> [EXERCISE INSTRUCTIONS]
Answer these questions from the text on scanning and then parsing, one per line:
(a) What drawback does the text give for streaming scanning output to a buffer or file and then parsing it?
(b) In the version that keeps the intermediate XML, what replaces output "%c" in the do xml-parse block?
(c) What results if the CSV input contains a less-than character or an ampersand?

The input to a markup parser need not come directly from an XML or SGML file. You can process a data source by first scanning the data and then parsing the output of the scanning process. This is particularly valuable when you are translating data into XML or SGML and want to use the parser to verify the structure of the output document. It is also a useful way to do certain kinds of processing by first normalizing the data to XML or SGML format and then processing the normalized data.
One way to process a document by scanning and then parsing would be to stream scanning output to a buffer or a
file and then to parse the file or buffer. However, this approach is resource intensive and can be slow. You can
avoid buffering the intermediate form by feeding the output of the scanning process directly to the parser. The
output of the scanning process becomes the input source of the parsing operation, and they run as two coroutines.
define string source function make-xml as submit #main-input process do xml-parse scan make-xml output "%c" done
This is a fairly general technique that can be applied to a variety of input formats. The only difference would
be in the find
rules run by the submit action, which are responsible for generating the
intermediate well-formed XML. One example of such rules will be presented below.
If you are using this technique to validate an XML or SGML document you are creating from other data, or if you
wish to preserve the intermediate XML, just add another stream to the output scope of the submit action
to capture the data it emits:
define string source function make-xml as using output as #current-output & file "output.xml" submit #main-input
In the code above, the output of the find rules will go both to the stream output-file
and to the
parser. Note that output "%c"
in the do xml-parse
block has been replaced with
suppress
, which suppresses all output from the parser and markup rules.
Take a simple example of input containing comma-separated values, in CSV format. The
find
rules that convert this format to XML might look like this:
; ignore empty lines find (value-start | line-start) (line-end | value-end) find value-start | line-start output "<row><value>" find line-end | value-end output "</value></row>" find "," output "</value><value>" find '"' any ** => val '"' (lookahead '"' => quote)? output val output quote when quote is specified
You must also wrap the output of the submit action into a single root element required by XML.
define string source function make-xml as output "<csv>" submit #main-input output "</csv>"
Now you have a nearly complete program for processing CSV files; the only missing ingredient is a set of element
rules.
The find rules above have a problem that may not be immediately apparent: they don't escape the
special XML characters. If any less-than character or ampersand is present in the CSV input, the intermediate
XML will be malformed. You can fix this problem with some more find rules. Alternatively, you can avoid the
problem by taking the XML parser out of the loop and replacing the intermediate XML stream with a markup stream.

> [COLLECTED MATERIAL]
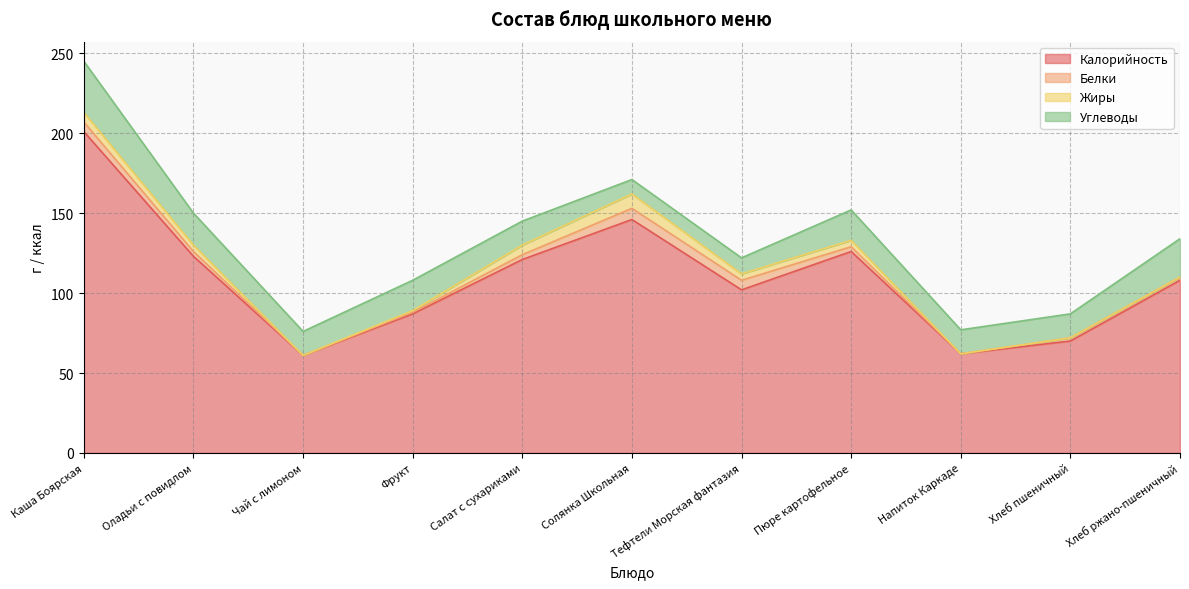

What are all the series names shown in the legend?

Калорийность, Белки, Жиры, Углеводы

> [EXERCISE OUTPUT]
(a) The approach is resource intensive and can be slow.
(b) It is replaced with suppress, which suppresses all output from the parser and markup rules.
(c) The intermediate XML will be malformed.